▶ _Task description_:
Reproduce the data in full, substituting "Все действия" for every occurrence of "Все команды" and leaving everything else unchanged.

- - -

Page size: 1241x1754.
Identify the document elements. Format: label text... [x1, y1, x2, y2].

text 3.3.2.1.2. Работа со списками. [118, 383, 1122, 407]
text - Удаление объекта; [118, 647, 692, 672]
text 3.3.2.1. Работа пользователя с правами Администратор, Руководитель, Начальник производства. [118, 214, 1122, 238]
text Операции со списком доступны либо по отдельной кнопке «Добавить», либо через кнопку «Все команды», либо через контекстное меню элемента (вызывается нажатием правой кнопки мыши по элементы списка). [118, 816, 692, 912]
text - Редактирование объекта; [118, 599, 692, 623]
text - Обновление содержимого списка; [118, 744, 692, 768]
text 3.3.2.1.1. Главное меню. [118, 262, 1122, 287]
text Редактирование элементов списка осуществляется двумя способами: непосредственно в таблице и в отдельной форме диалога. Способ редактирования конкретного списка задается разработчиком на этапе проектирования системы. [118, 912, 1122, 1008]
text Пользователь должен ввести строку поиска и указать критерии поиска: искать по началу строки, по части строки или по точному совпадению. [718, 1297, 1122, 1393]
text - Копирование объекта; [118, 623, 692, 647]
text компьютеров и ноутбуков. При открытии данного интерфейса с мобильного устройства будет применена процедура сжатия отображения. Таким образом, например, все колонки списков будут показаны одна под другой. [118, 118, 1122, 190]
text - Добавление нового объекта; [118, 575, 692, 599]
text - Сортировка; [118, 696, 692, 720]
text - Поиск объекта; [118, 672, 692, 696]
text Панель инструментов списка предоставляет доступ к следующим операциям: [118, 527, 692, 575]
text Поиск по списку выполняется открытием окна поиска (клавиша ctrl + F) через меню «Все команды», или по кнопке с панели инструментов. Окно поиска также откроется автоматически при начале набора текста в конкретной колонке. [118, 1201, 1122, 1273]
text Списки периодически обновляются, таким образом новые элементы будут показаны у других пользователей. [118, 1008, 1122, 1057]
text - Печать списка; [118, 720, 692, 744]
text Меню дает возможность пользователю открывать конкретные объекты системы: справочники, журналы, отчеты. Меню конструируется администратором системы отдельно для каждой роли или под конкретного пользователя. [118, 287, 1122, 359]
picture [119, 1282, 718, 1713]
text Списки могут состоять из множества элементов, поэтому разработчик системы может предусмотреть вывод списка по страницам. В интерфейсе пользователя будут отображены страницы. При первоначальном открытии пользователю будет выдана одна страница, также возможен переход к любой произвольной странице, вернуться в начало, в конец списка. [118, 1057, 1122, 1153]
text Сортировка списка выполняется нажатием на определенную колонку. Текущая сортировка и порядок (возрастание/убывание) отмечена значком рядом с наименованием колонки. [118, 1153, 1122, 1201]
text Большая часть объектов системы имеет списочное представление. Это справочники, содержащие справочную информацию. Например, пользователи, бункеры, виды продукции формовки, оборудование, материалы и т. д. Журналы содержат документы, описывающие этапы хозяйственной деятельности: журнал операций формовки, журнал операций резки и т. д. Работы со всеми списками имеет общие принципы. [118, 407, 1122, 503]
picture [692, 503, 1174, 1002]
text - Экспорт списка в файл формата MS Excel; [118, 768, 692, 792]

- - -

▶ _Correct result_:
Page size: 1241x1754.
Identify the document elements. Format: label text... [x1, y1, x2, y2].

text 3.3.2.1.2. Работа со списками. [118, 383, 1122, 407]
text - Удаление объекта; [118, 647, 692, 672]
text 3.3.2.1. Работа пользователя с правами Администратор, Руководитель, Начальник производства. [118, 214, 1122, 238]
text Операции со списком доступны либо по отдельной кнопке «Добавить», либо через кнопку «Все действия», либо через контекстное меню элемента (вызывается нажатием правой кнопки мыши по элементы списка). [118, 816, 692, 912]
text - Редактирование объекта; [118, 599, 692, 623]
text - Обновление содержимого списка; [118, 744, 692, 768]
text 3.3.2.1.1. Главное меню. [118, 262, 1122, 287]
text Редактирование элементов списка осуществляется двумя способами: непосредственно в таблице и в отдельной форме диалога. Способ редактирования конкретного списка задается разработчиком на этапе проектирования системы. [118, 912, 1122, 1008]
text Пользователь должен ввести строку поиска и указать критерии поиска: искать по началу строки, по части строки или по точному совпадению. [718, 1297, 1122, 1393]
text - Копирование объекта; [118, 623, 692, 647]
text компьютеров и ноутбуков. При открытии данного интерфейса с мобильного устройства будет применена процедура сжатия отображения. Таким образом, например, все колонки списков будут показаны одна под другой. [118, 118, 1122, 190]
text - Добавление нового объекта; [118, 575, 692, 599]
text - Сортировка; [118, 696, 692, 720]
text - Поиск объекта; [118, 672, 692, 696]
text Панель инструментов списка предоставляет доступ к следующим операциям: [118, 527, 692, 575]
text Поиск по списку выполняется открытием окна поиска (клавиша ctrl + F) через меню «Все действия», или по кнопке с панели инструментов. Окно поиска также откроется автоматически при начале набора текста в конкретной колонке. [118, 1201, 1122, 1273]
text Списки периодически обновляются, таким образом новые элементы будут показаны у других пользователей. [118, 1008, 1122, 1057]
text - Печать списка; [118, 720, 692, 744]
text Меню дает возможность пользователю открывать конкретные объекты системы: справочники, журналы, отчеты. Меню конструируется администратором системы отдельно для каждой роли или под конкретного пользователя. [118, 287, 1122, 359]
picture [119, 1282, 718, 1713]
text Списки могут состоять из множества элементов, поэтому разработчик системы может предусмотреть вывод списка по страницам. В интерфейсе пользователя будут отображены страницы. При первоначальном открытии пользователю будет выдана одна страница, также возможен переход к любой произвольной странице, вернуться в начало, в конец списка. [118, 1057, 1122, 1153]
text Сортировка списка выполняется нажатием на определенную колонку. Текущая сортировка и порядок (возрастание/убывание) отмечена значком рядом с наименованием колонки. [118, 1153, 1122, 1201]
text Большая часть объектов системы имеет списочное представление. Это справочники, содержащие справочную информацию. Например, пользователи, бункеры, виды продукции формовки, оборудование, материалы и т. д. Журналы содержат документы, описывающие этапы хозяйственной деятельности: журнал операций формовки, журнал операций резки и т. д. Работы со всеми списками имеет общие принципы. [118, 407, 1122, 503]
picture [692, 503, 1174, 1002]
text - Экспорт списка в файл формата MS Excel; [118, 768, 692, 792]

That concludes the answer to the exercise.